US financial agencies must adopt common data format for firms’ filings under congressionally passed bill
21 December 2022 22:04 by Neil Roland
Congress has passed legislation requiring the US Securities and Exchange Commission, Federal Reserve and five other financial agencies to adopt uniform data standards, including a nonproprietary legal entity identifier, for submissions from banks, companies and firms.
“The data standards will enable better information processing, software-enabled filing preparation, and data reconciliation,” said the Data Coalition, an initiative of the Data Foundation, a nonpartisan think tank partially funded by technology and consulting firms.
The US Treasury Department, as leader of the Financial Stability Oversight Council, consisting of the US financial regulatory chiefs, is to promote “interoperability of financial regulatory data across members of the Council,” the bill says.
The data standards are to include common firm identifiers for collection of information reported to regulators, including a “common nonproprietary legal entity identifier” available under an open license, the legislation says.

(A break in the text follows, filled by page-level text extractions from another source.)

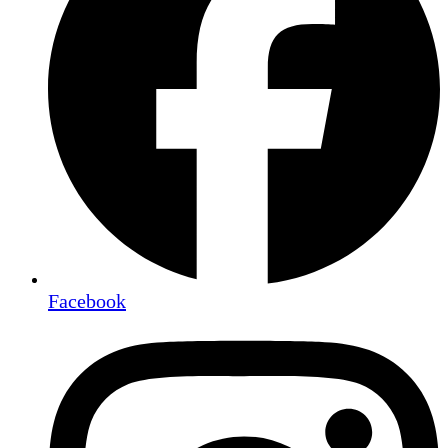
Facebook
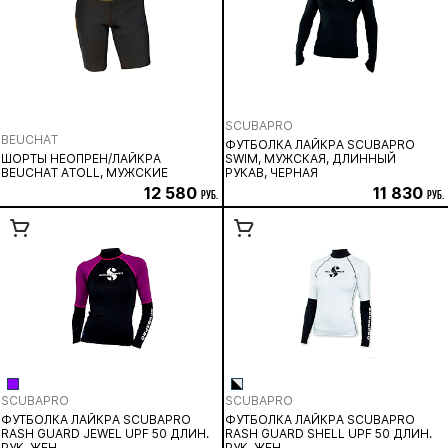
SCUBAPRO
BEUCHAT
ФУТБОЛКА ЛАЙКРА SCUBAPRO
ШОРТЫ НЕОПРЕН/ЛАЙКРА
SWIM, МУЖСКАЯ, ДЛИННЫЙ
BEUCHAT ATOLL, МУЖСКИЕ
РУКАВ, ЧЕРНАЯ
12 580
11 830
руб.
руб.
SCUBAPRO
SCUBAPRO
ФУТБОЛКА ЛАЙКРА SCUBAPRO
ФУТБОЛКА ЛАЙКРА SCUBAPRO
RASH GUARD JEWEL UPF 50 ДЛИН.
RASH GUARD SHELL UPF 50 ДЛИН.
РУК, ЖЕН.
РУК, ЖЕН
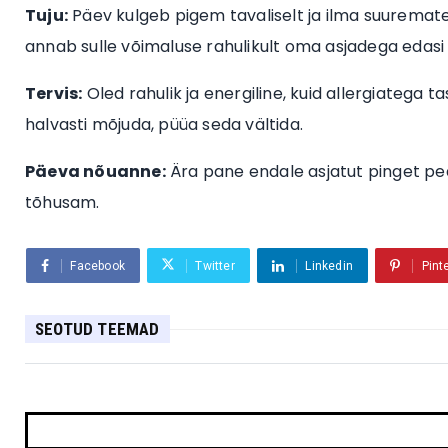
Tuju:
Päev kulgeb pigem tavaliselt ja ilma suuremate 
annab sulle võimaluse rahulikult oma asjadega edasi
Tervis:
Oled rahulik ja energiline, kuid allergiatega ta
halvasti mõjuda, püüa seda vältida.
Päeva nõuanne:
Ära pane endale asjatut pinget peal
tõhusam.
Facebook
Twitter
Linkedin
Pint
SEOTUD TEEMAD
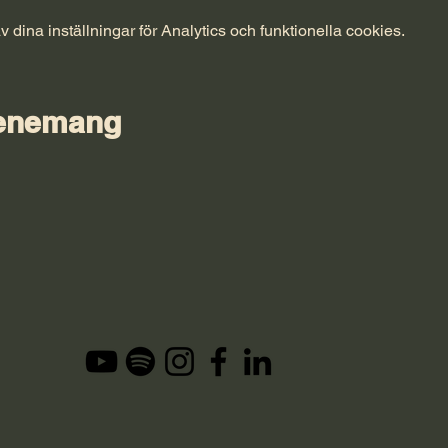
ina inställningar för Analytics och funktionella cookies.
venemang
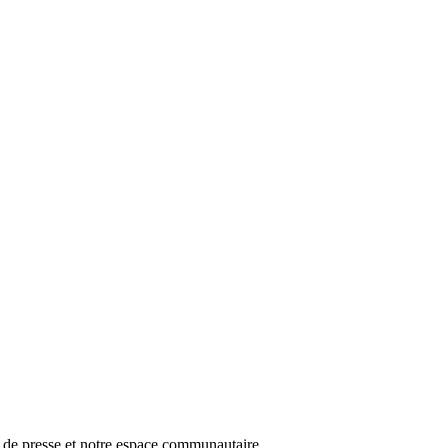
r de presse et notre espace communautaire.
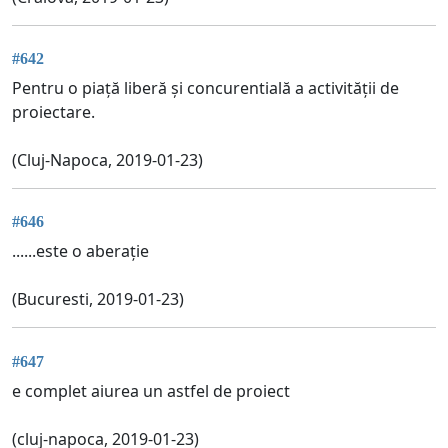
#642
Pentru o piață liberă și concurentială a activității de
proiectare.
(Cluj-Napoca, 2019-01-23)
#646
......este o aberație
(Bucuresti, 2019-01-23)
#647
e complet aiurea un astfel de proiect
(cluj-napoca, 2019-01-23)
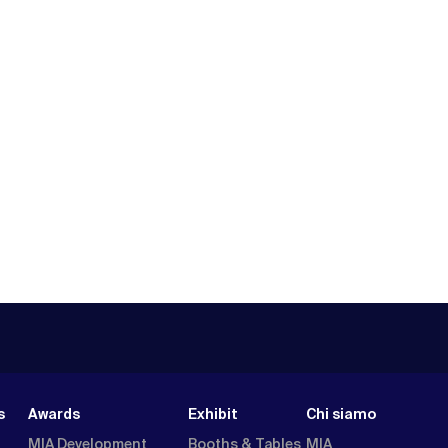
s
Awards
Exhibit
Chi siamo
MIA Development
Booths & Tables
MIA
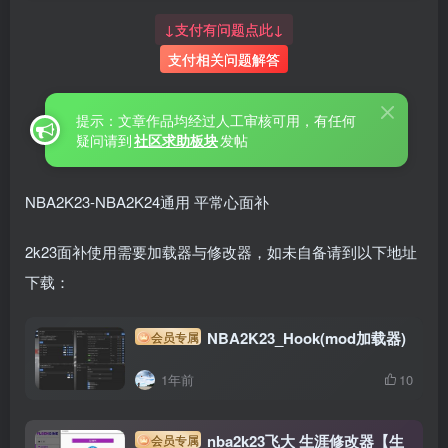
↓支付有问题点此↓
支付相关问题解答
提示：文章作品均经过人工审核可用，有任何
疑问请到
社区求助板块
发帖
NBA2K23-NBA2K24通用 平常心面补
2k23面补使用需要加载器与修改器，如未自备请到以下地址
下载：
NBA2K23_Hook(mod加载器)
会员专属
1年前
10
nba2k23飞大 生涯修改器【生
会员专属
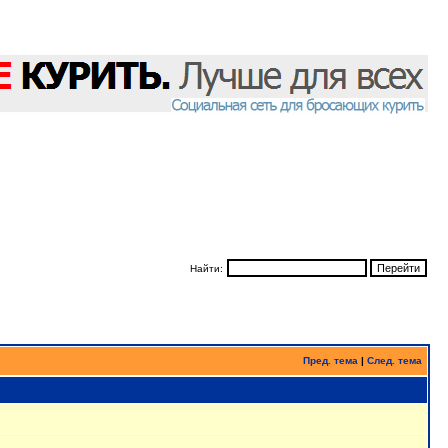
Найти:
Пред. тема
|
След. тема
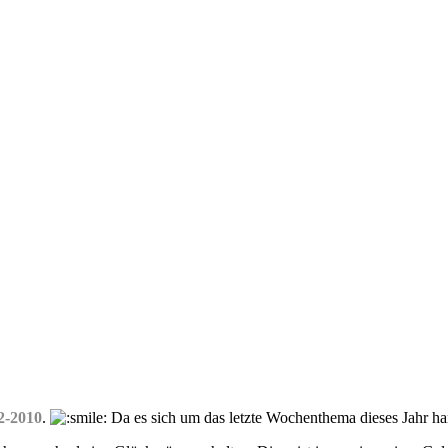
2-2010
.
Da es sich um das letzte Wochenthema dieses Jahr hand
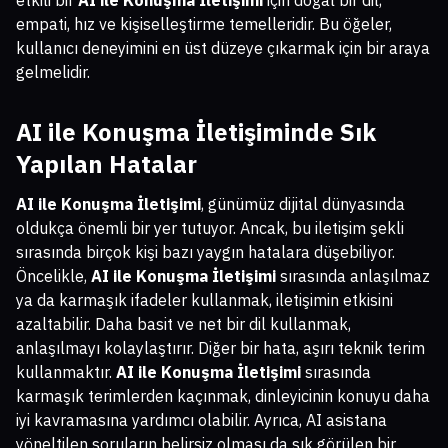
etkili bir
AI ile Konuşma İletişimi
için doğal bir dil,
empati, hız ve kişiselleştirme temelleridir. Bu öğeler,
kullanıcı deneyimini en üst düzeye çıkarmak için bir araya
gelmelidir.
AI ile Konuşma İletişimi
nde Sık
Yapılan Hatalar
AI ile Konuşma İletişimi
, günümüz dijital dünyasında
oldukça önemli bir yer tutuyor. Ancak, bu iletişim şekli
sırasında birçok kişi bazı yaygın hatalara düşebiliyor.
Öncelikle,
AI ile Konuşma İletişimi
sırasında anlaşılmaz
ya da karmaşık ifadeler kullanmak, iletişimin etkisini
azaltabilir. Daha basit ve net bir dil kullanmak,
anlaşılmayı kolaylaştırır. Diğer bir hata, aşırı teknik terim
kullanmaktır.
AI ile Konuşma İletişimi
sırasında
karmaşık terimlerden kaçınmak, dinleyicinin konuyu daha
iyi kavramasına yardımcı olabilir. Ayrıca, AI asistana
yöneltilen soruların belirsiz olması da sık görülen bir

A globally recognized firm identifier known as the Legal Entity Identifier, promoted by the Basel-based Global Legal Entity Identifier Foundation, can be considered by the US agencies.
Military bill
The Financial Data Transparency Act was tucked into the $858 billion National Defense Authorization Act, which includes a military pay increase, continued support for Ukraine, and provisions to strengthen air power and land warfare defense.
The bill passed the Senate 83-11 on Dec. 15, and the House 350-80 the week before. The overwhelming bipartisan majorities ensure President Joe Biden will sign it.
The bill “will finally make key information more accessible to regulators, investors and the public while reducing the burden for company compliance,” said Representative Carolyn Maloney this month in discussing an earlier version of similar legislation she sponsored.
The legislation specifies that SEC rules are to cover filings by companies, investment advisers, credit-rating agencies, and asset-based securities, among other entities.
'Fully searchable’
The information standards in the legislation are to render data “fully searchable and machine-readable,” the legislation says. In addition, they are to “incorporate standards developed and maintained by voluntary consensus standards bodies.” The standards also are to “use, be consistent with, and implement applicable accounting and reporting principles.”
The Government Finance Officers Association, a group of state and local officials, expressed concern that the development of data standards “is a significant unfunded mandate and places great cost and administrative burdens on governments and entities of all sizes.”
Local governments will likely have to “outsource this function or enable their current systems to create this format,” the group said.